**TASK TO CARRY OUT:** Rewrite the part of the ruling on the grounds of appeal below that opens with "Ground 5: briefly, I" and closes with "matter of fact.", changing "factual question" to "question of fact".

Turning more specifically to the Grounds themselves briefly.
Ground 1 – I do not consider there is any real prospect of success here – ultimately this is a straightforward issue of construction. The submissions today are essentially a re-run of the arguments on the application. They were elegantly put but I am afraid Mr Grant must persuade the Court of Appeal on an application.
Ground 2 - this ignores the fact that this was a summary disposal application brought on a narrow basis; the reasons why the Court was ultimately not prepared (or able) to deal with an alternative basis on a summary application were rooted essentially in issues of procedural fairness, practicality, and case management; bearing in mind the requirement of the overriding objective of dealing with issues justly and fairly. There is no real prospect of the Court of Appeal saying that the Court’s approach was not open to the Court. The rule of law relied upon was expressly considered in the Judgment and is not in dispute, so far as it goes.
Ground 3 – this too concerns the case on the facts as to when more had to be paid. There is no real prospect of the Court of Appeal saying that the Court should have determined that case in the circumstances described in the Judgment, including that the evidence was incomplete, and proper argument had not been heard and the time estimate was inadequate or became inadequate to deal with it properly. I note the salutary contents of the Practice Note at [2022] Bus LR 520 the substance of which, although expressly directed at the Commercial Court, would apply as much to the TCC, and any other business/commercial court, particularly where listing arrangements for both the TCC and Commercial Court are handled by the same Listing Office. I do want to add about the time estimate that although I was critical of it, I do appreciate that it is not always easy to get estimates right particularly when matters change.
Ground 4. There was no application for an adjournment. And the Defendant did not contend that the Court could not determine the Insolvency Point on its own, or without determining the factual dispute as to when more had to be paid [see paras 39 and 40 of the Judgment]. Indeed, that was the basis of its Application originally – that there was a discrete point which could be determined as such. The decision to proceed and not take an adjournment point of its own motion is not something that there is a realistic prospect of the Court of Appeal interfering with, being essentially a question of how the hearing should be managed and how the issues should be properly dealt with. As Mr Casey says, I have not resolved these issues but merely deferred them until trial. I say until trial, but of course if matters change, there is further evidence etc., there may be a shorter cut than trial. I said as much in Judgment/33.
Ground 5: briefly, I do not consider there is a real prospect of success on the point of construction. There is also no real prospect of challenging the Court’s decision that it was unable or not prepared on the materials (and in the circumstances of their presentation) to determine summarily the factual question whether that particular claim was time barred as a matter of fact.
I reserve the right to tidy up these ex tempore reasons if a transcript becomes available.

**STORED DATA:**

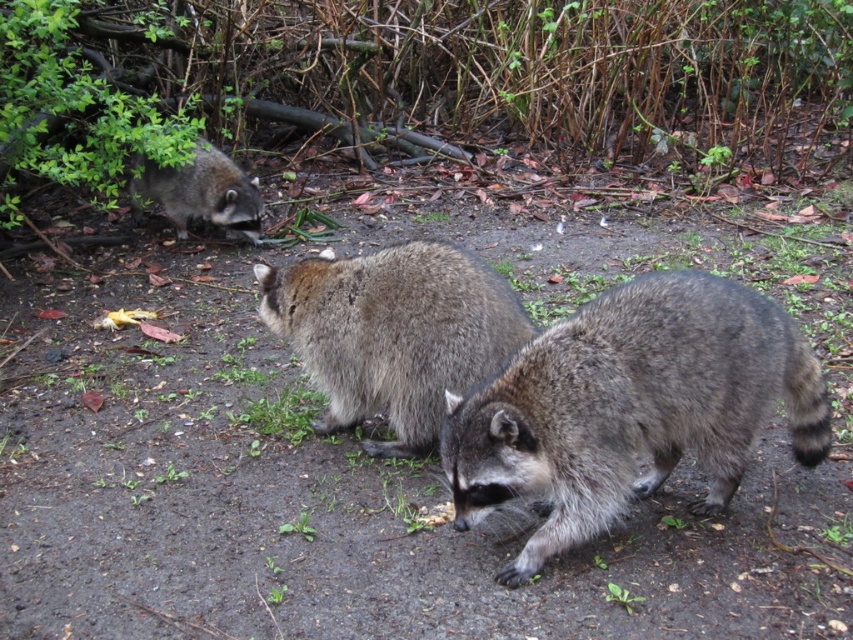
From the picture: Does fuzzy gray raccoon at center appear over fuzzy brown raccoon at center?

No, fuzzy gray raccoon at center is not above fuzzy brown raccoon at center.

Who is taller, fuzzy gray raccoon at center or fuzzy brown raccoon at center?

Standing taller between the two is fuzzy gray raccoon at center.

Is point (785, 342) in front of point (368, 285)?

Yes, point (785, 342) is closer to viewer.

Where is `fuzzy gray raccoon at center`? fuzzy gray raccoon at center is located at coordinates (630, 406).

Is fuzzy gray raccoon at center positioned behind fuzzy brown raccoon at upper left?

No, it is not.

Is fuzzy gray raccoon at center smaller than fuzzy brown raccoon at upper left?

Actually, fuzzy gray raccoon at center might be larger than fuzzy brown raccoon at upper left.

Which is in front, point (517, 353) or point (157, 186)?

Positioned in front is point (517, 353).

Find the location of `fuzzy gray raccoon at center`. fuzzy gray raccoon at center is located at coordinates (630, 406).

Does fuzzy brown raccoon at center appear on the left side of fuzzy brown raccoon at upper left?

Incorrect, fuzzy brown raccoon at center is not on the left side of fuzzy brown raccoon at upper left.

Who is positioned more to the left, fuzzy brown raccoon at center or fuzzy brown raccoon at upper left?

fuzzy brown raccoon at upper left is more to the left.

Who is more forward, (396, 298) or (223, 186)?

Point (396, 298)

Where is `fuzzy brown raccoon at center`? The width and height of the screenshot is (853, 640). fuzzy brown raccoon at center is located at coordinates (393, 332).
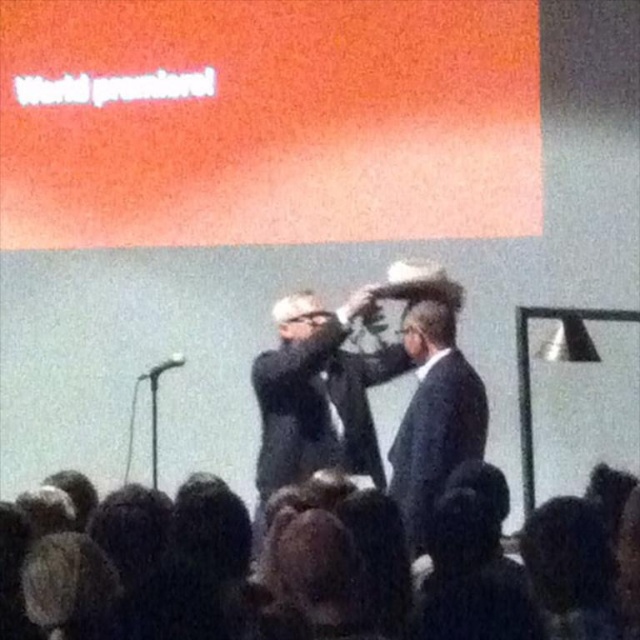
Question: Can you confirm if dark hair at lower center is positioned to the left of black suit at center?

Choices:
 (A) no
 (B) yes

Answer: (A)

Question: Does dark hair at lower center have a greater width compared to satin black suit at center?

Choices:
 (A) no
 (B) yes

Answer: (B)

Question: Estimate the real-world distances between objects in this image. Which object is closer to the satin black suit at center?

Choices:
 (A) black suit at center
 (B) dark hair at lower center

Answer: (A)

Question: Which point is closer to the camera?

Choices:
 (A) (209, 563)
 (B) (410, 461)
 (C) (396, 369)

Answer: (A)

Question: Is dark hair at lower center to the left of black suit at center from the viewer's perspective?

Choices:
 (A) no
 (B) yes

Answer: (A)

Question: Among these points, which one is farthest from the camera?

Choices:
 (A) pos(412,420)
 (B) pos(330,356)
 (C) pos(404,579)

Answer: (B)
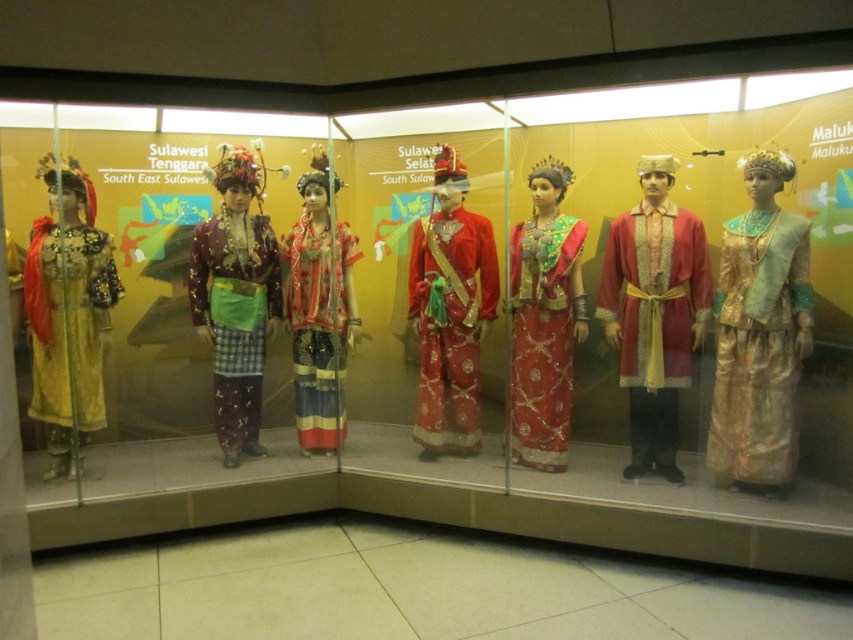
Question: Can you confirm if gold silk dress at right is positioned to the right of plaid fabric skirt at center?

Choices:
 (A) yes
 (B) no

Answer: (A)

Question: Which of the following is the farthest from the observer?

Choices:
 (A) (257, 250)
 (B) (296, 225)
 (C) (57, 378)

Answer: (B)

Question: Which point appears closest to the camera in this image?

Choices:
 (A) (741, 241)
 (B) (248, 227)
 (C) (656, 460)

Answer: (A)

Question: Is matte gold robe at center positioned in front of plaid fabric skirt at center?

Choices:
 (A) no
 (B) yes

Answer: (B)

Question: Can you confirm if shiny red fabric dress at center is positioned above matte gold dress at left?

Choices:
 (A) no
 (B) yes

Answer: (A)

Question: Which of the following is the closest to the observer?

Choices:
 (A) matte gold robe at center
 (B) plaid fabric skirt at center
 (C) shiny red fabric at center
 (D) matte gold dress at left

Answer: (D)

...

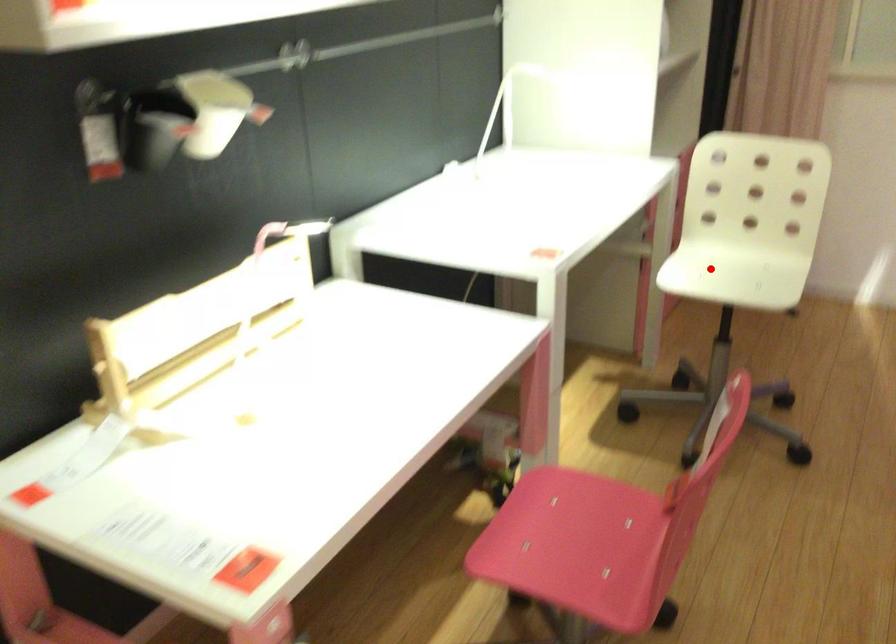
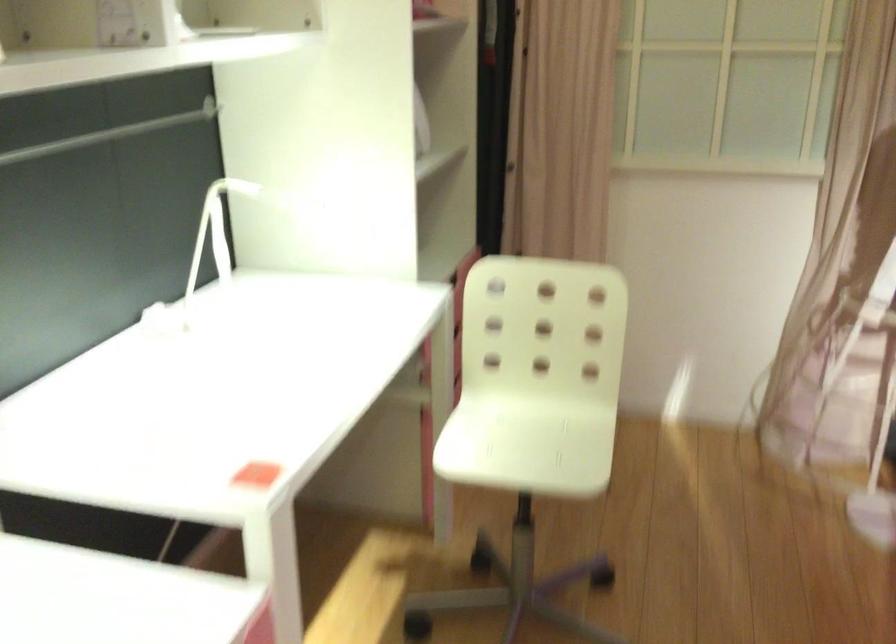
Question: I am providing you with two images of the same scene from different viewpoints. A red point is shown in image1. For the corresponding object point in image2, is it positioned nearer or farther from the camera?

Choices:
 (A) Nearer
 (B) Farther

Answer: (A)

**EXERCISE RESPONSE:**
Ground 5: briefly, I do not consider there is a real prospect of success on the point of construction. There is also no real prospect of challenging the Court’s decision that it was unable or not prepared on the materials (and in the circumstances of their presentation) to determine summarily the question of fact whether that particular claim was time barred as a matter of fact.